Tuesday, January 19, 2010

Story claims wives make more money

AP reports:
Report: More men get economic boost from marriage

NEW YORK — Historically, marriage was the surest route to financial security for women. Nowadays, it's men who are increasingly getting the biggest economic boost from tying the knot, according to a new analysis of census data.

The changes, summarized in a Pew Research Center report being released today, reflect the proliferation of working wives over the past 40 years — a period in which American women outpaced men in both education and earnings growth. A larger share of today's men, compared with their 1970 counterparts, are married to women whose education and income exceed their own, and a larger share of women are married to men with less education and income.
After you thru all that, it says that only 22% of wives out-earn their husbands. Some of that could be from husbands who are temporarily out of work, and may not reflect income at the time of marriage.

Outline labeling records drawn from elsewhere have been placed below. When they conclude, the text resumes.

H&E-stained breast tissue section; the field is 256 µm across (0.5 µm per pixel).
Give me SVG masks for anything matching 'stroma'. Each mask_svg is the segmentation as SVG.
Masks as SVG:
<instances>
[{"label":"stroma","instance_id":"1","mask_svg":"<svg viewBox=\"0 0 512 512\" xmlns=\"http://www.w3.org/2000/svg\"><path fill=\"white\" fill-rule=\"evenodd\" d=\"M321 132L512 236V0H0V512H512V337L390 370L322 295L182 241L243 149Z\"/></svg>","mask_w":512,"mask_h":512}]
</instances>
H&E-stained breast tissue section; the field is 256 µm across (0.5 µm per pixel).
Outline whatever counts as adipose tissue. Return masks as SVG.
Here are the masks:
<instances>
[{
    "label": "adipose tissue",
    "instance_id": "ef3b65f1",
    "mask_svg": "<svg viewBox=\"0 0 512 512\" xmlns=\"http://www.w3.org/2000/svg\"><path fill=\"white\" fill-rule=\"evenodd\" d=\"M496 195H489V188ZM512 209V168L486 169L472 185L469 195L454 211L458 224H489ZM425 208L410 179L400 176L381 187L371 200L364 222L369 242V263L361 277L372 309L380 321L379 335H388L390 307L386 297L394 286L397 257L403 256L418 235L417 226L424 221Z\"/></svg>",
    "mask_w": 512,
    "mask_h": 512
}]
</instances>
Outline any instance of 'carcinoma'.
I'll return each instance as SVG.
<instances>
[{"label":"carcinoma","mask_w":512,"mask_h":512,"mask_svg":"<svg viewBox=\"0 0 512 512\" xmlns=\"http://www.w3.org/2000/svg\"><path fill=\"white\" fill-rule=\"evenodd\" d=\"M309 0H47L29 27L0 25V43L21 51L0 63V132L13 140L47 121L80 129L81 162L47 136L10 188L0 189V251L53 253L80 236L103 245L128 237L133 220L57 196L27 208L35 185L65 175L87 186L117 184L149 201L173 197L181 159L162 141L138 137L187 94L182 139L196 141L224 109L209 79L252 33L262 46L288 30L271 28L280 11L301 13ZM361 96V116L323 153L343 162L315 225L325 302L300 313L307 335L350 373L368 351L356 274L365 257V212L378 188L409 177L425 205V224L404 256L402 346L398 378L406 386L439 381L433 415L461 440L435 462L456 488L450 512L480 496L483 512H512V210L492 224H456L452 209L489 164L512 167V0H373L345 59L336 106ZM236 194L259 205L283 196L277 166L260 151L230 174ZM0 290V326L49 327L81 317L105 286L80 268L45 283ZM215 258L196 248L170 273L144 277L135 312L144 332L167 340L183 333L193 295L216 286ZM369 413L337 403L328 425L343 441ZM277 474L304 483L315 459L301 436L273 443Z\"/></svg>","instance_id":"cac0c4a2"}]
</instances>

Update: A reader has another criticism below of the study. The NY Times article on the study included this:
Kristen W. Springer, a sociologist at Rutgers, has found that among men in their 50s, having a wife who earns more money is associated with poorer health. Among the highest earning couples in her study, a husband who earns less than his wife is 60 percent less likely to be in good health compared with men who earn more than their wives.
By phrasing it this way, the article makes it sound like the wife's high salary is causing bad health to the husband. But the wife's salary probably has nothing to do with it. People in poor health earn less money, for obvious reasons. So the healthy men in their 50s make more money than the unhealthy men in their 50s, and are therefore more likely to earn more than their wives.

1 comment:

AltonJohn said...

This study is bogus because it only looked at the wife's earnings. It therefore concluded that men benefit from marriage primarily because wives are contributing more to total household income. But the more important fact, which the study ignores, is that men's earnings increase when they are married. Married men earn much more than single men, but married women earn less than single women. The economic advantage of marriage is that husbands earn more even as their wives earn less.